Ce mois d’octobre 2013, Jean Rousselot aurait eu cent ans. Une pensée pour ce grand aîné qui nous a accompagnés avec bienveillance, contribuant volontiers à notre revue de toutes les façons : inédits, interviews, lettres personnelles. L’occasion serait belle pour redonner une actualité à l’œuvre de ce poète, en tenter une réévaluation. Ou faut-il considérer qu’elle compte désormais Pour du beurre ?
Comment en vouloir à ceux
Qui me comptent pour du beurre
J’ai moi-même tant de mal à croire
Que j’existe tout comme
Les gens dont les chaussures
Passent devant mon soupirail
Relisant Lucrèce
Ou gribouillant encore un peu
Allez je m’arrange au mieux
De n’être là pour personne
Hormis l’orphelin sauvage que je demeure
(Pour du beurre
– extrait du recueil Est resté ce qui l’a pu,
Autres temps éd. - 2002)
Ce poème de Jean Rousselot, d’une auto-dérision lucide – il se livrait à cet exercice à intervalles réguliers, de même manière qu’un peintre interroge ses autoportraits – appartient au court florilège offert en ouverture de la 120ème livraison de Décharge, de décembre 2003, sous le titre : Bon anniversaire Jean Rousselot. « Je m’en serais voulu que Décharge ne marquât même faiblement le quatre-vingt dixième anniversaire de Jean Rousselot qui depuis longtemps accompagne notre publication », écrivais-je alors, entendant ainsi lui marquer notre affection et notre fidélité.

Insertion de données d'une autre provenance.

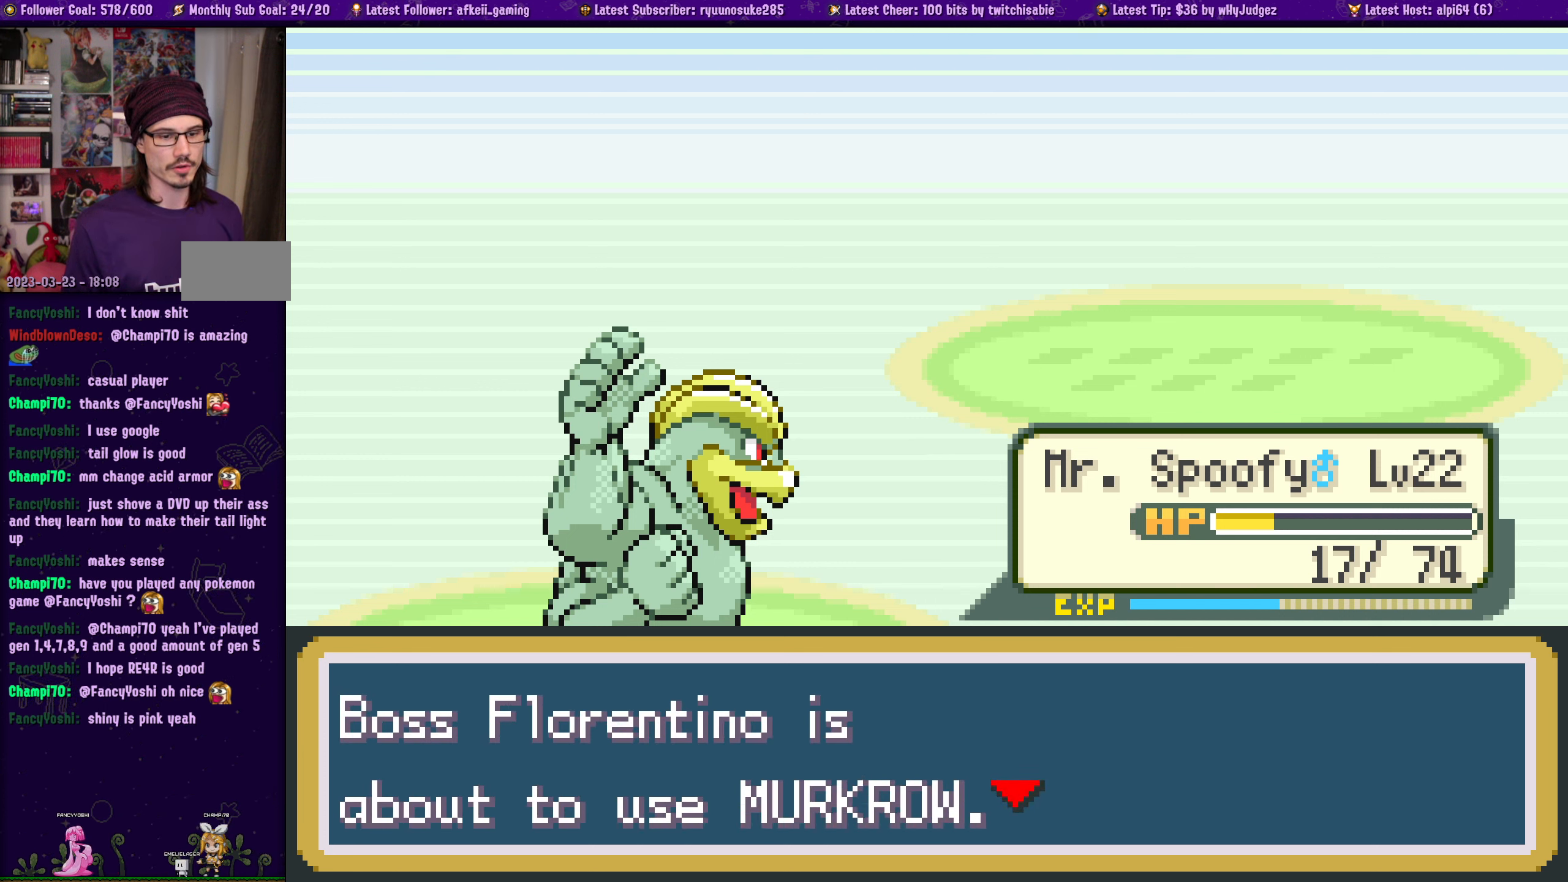
{"buttons": [], "left_stick": "center", "right_stick": "center", "events": [[216, "CROSS", "down"], [316, "CROSS", "up"]]}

Il n’est nullement dans nos habitudes de célébrer la date de naissance des poètes, on en conviendra. Or, ce n’est pas une fois, mais deux, que l’anniversaire de Rousselot fut ainsi mis en avant : la fois précédente, la formulation l’interpelle carrément sur la couverture. Et dans ce n° 79, de septembre 94, Jean-Claude Martin exprimait notre sentiment d’alors : Jean Rousselot n’a pas encore la place qu’il mérite, se désolait-il. Si l’on songe à l’une des collections les plus répandues en librairie (Poésie Gallimard), les contemporains actuels (?) ne sont représentés que par des auteurs-maisons […]. Quelle tristesse !
Nous portions, c’est vrai, une considération toute particulière à cet auteur qui nous importait par son œuvre, mais aussi par une constance exemplaire à servir la cause de la poésie. Sans doute étions-nous également touchés de voir de son vivant son étoile faiblir : écarté du bilan établi en 2000 par le Magazine Littéraire, oublié par les anthologies Gallimard et de la Pléiade, il s’en montra blessé : on élimine systématiquement les poètes qui ont fait, en dehors de leurs œuvres, des livres sur les poètes, la poésie etc… Exemple : Clancier, Sabatier, Bosquet, Dobzinsky, Orizet et moi ! (Lettre reproduite dans Décharge 112 - décembre 2001)
En cette fin d’année 2013, la mémoire de Jean Rousselot sera cependant ravivée à la maison de la poésie de Poitiers, où le 4 décembre le fidèle Jean-Claude Martin recevra Anne-Marie Rousselot, fille du poète, ainsi que François Huglo, pour la sortie du premier tome du Journal. A St Quentin en Yvelines, où il vécut de 1955 à sa mort (2004), des manifestations à la médiathèque (elle porte son nom) et à la maison de la poésie l’auront célébré pendant un mois, à partir du 18 septembre.
Centenaire : En cette même année 1913 naissait le poète Gaston Criel. Mort en 1990. « Une vie tumultueuse, pleine de rencontres importantes, de métiers et de livres. Un grand, grand poète. », écrit Jacques Morin quand il le présente dans l’anthologie Génération polder. Car Criel croisa notre route, il publia plusieurs fois des poèmes dans Décharge, et en 1987 A tout va dans la collection Polder (n°39), où il se fera par la suite préfacier de Pascal Ulrich (Retournez à la case439 des l’I.D ).
Jacques Lucchesi, qui entra en correspondance avec Gaston Criel au milieu des années 80, grâce à leur fréquentation communes des revues et fanzines nordistes, dont le Dépli amoureux, de Guy Ferdinande, évoque à bon escient ce baroudeur des lettres dans le n° 53 de Traction-Brabant (chez P. Maltaverne – 4 Place Valladier – 57 000 – Metz).